+++ Extraits des données +++

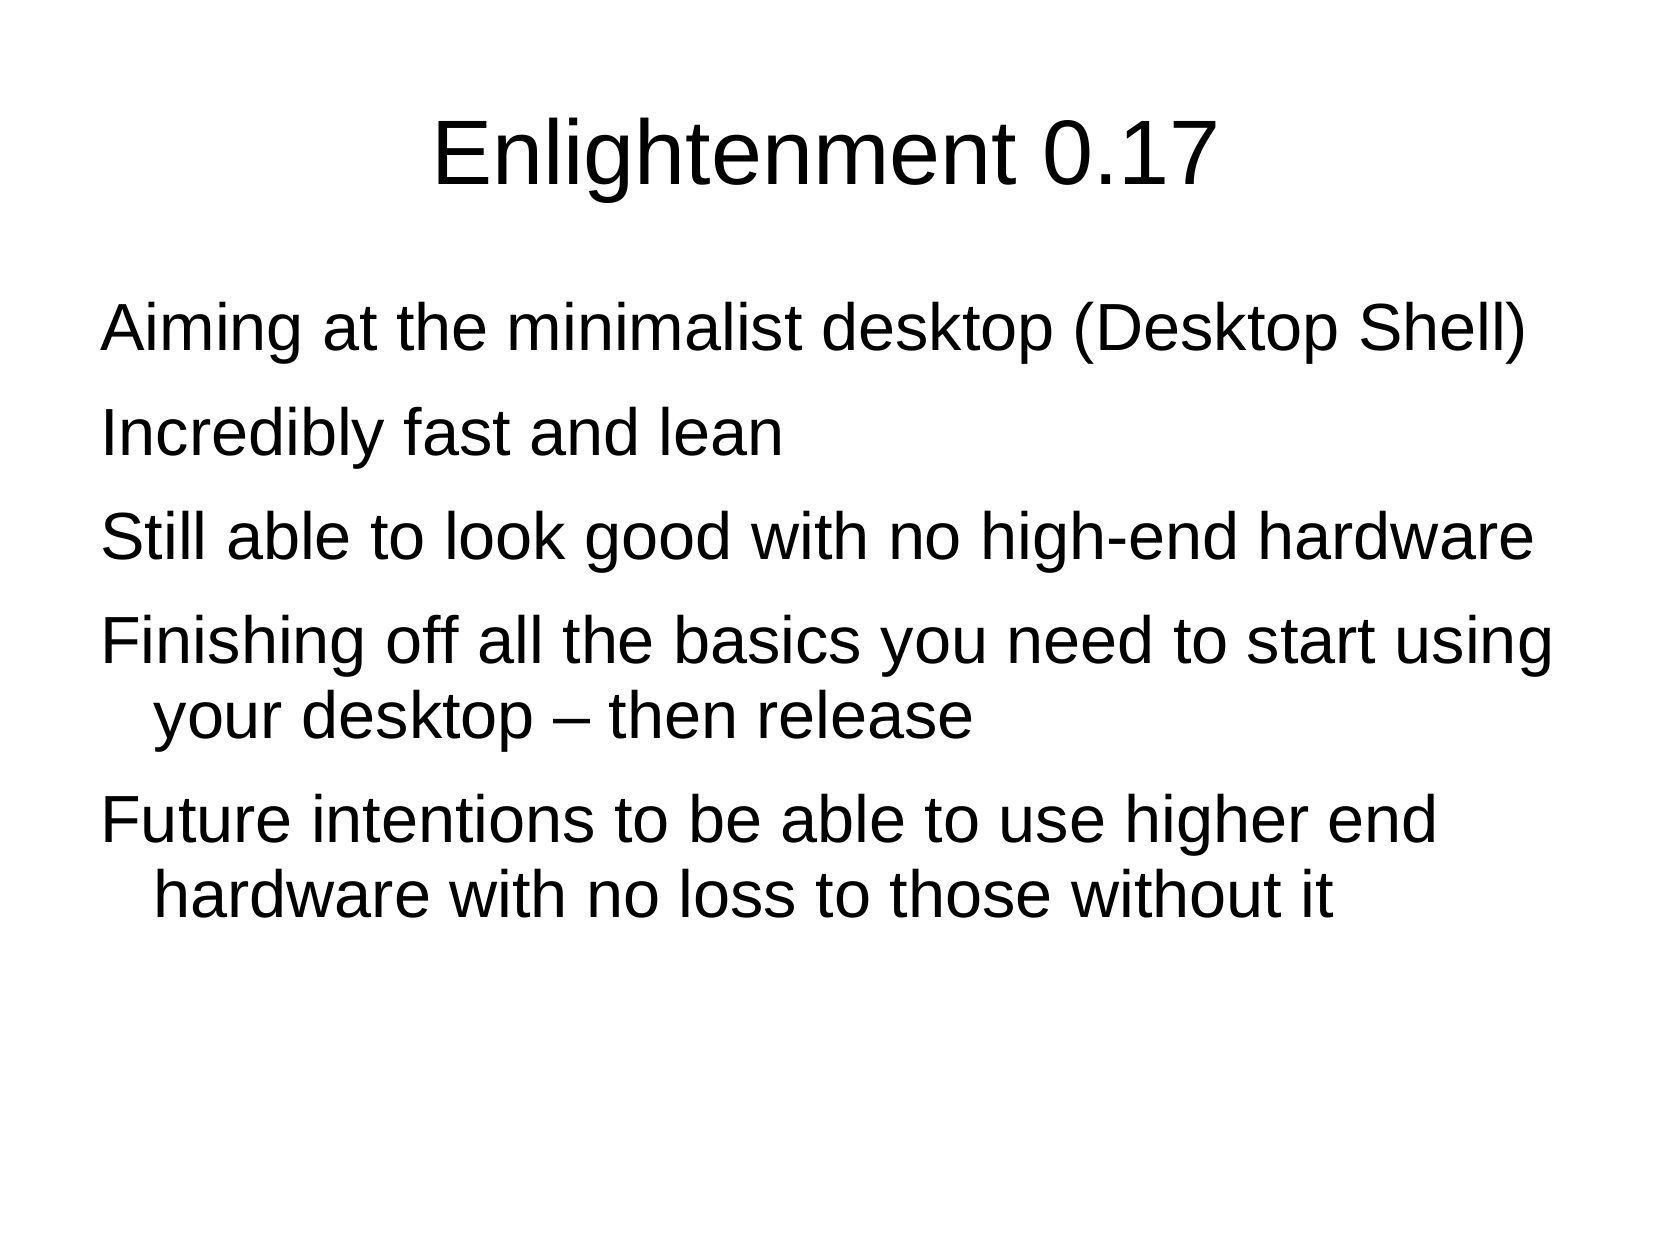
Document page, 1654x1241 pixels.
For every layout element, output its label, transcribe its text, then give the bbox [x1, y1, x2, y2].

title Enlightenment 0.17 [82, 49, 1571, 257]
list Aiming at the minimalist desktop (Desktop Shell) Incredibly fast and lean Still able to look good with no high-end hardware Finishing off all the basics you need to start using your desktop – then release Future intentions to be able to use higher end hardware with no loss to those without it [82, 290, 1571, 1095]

+++
+++ Extraits des données +++

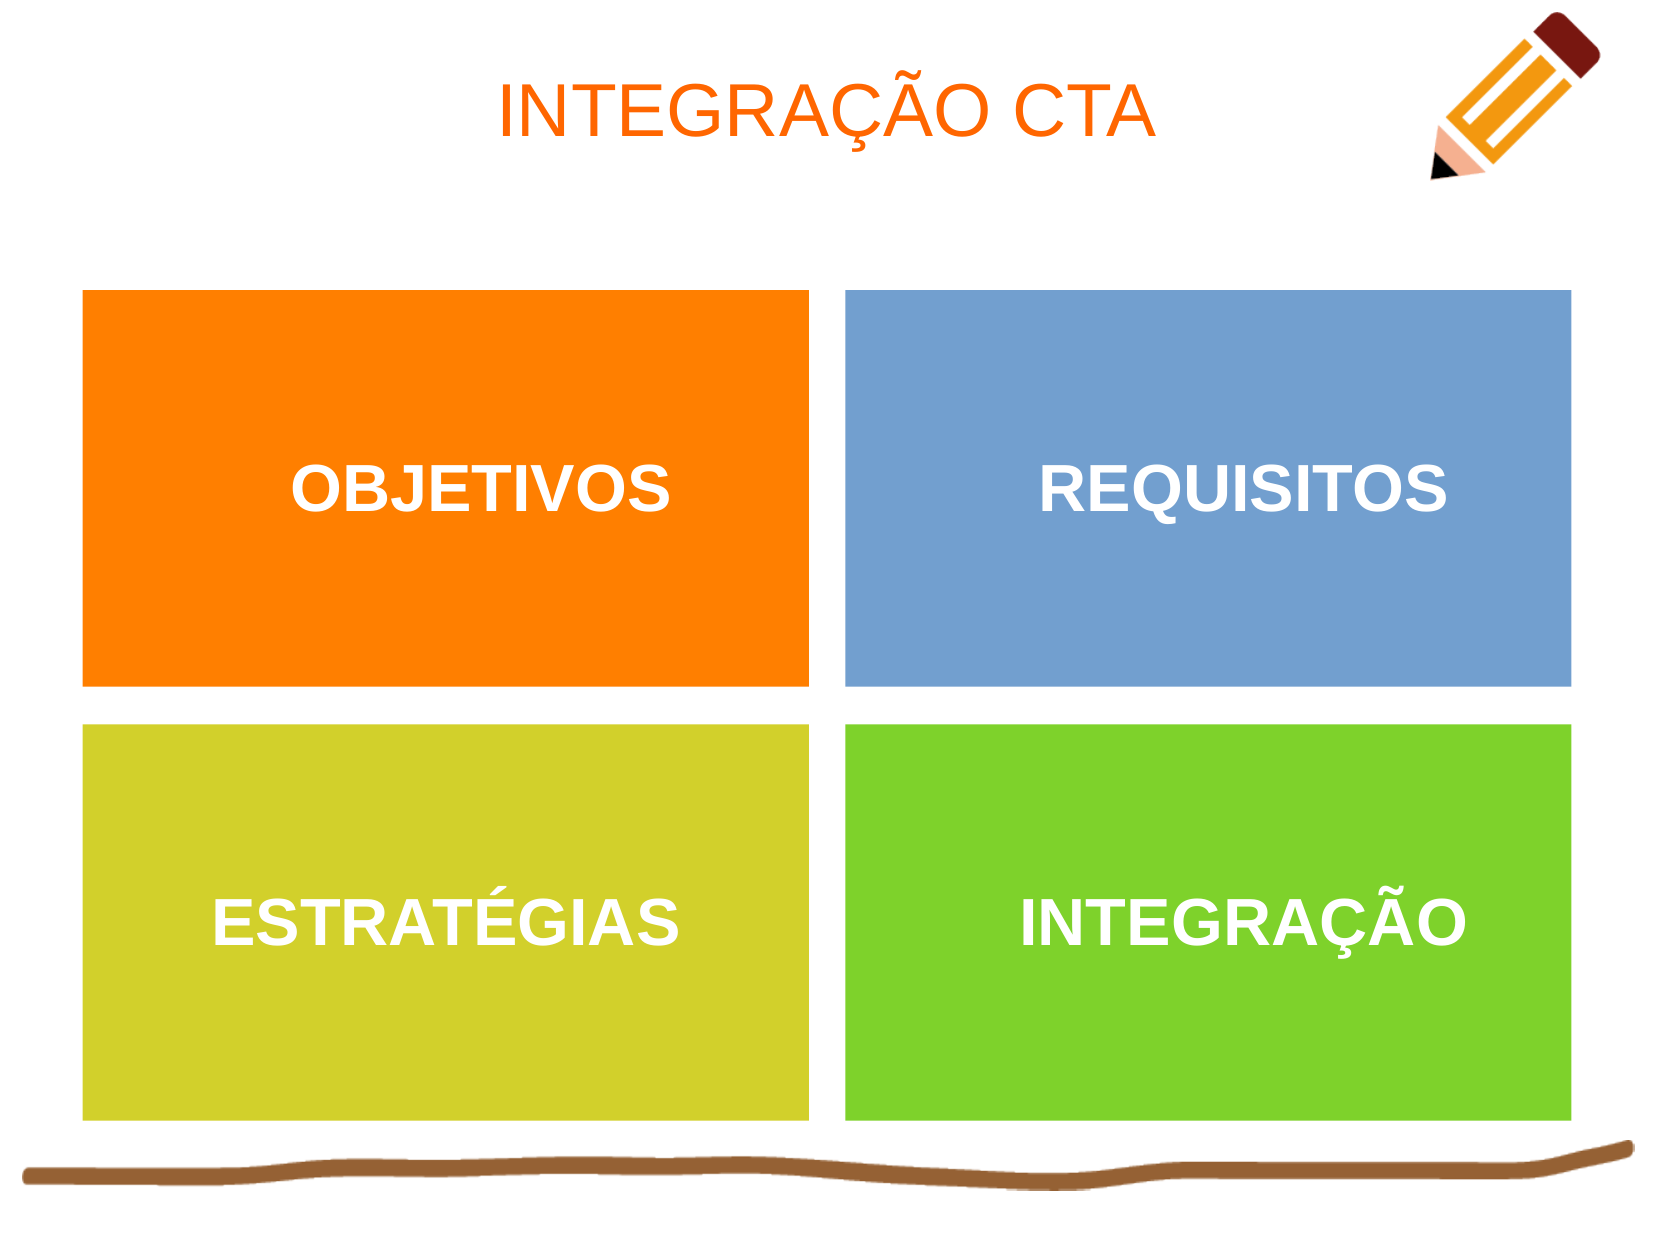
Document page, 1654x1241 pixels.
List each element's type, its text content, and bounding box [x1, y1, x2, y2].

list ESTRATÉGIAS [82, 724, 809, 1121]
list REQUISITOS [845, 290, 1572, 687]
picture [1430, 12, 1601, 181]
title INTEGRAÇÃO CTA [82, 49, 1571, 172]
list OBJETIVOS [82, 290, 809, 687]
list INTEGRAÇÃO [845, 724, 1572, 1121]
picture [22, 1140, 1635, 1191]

+++

### Consignes
Relevez chaque ligne des données contenant le mot « text », en tenant compte de la casse.

### Réponse attendue
For every layout element, output its label, transcribe its text, then give the bbox [x1, y1, x2, y2].
List each element's type, its text content, and bounding box [x1, y1, x2, y2].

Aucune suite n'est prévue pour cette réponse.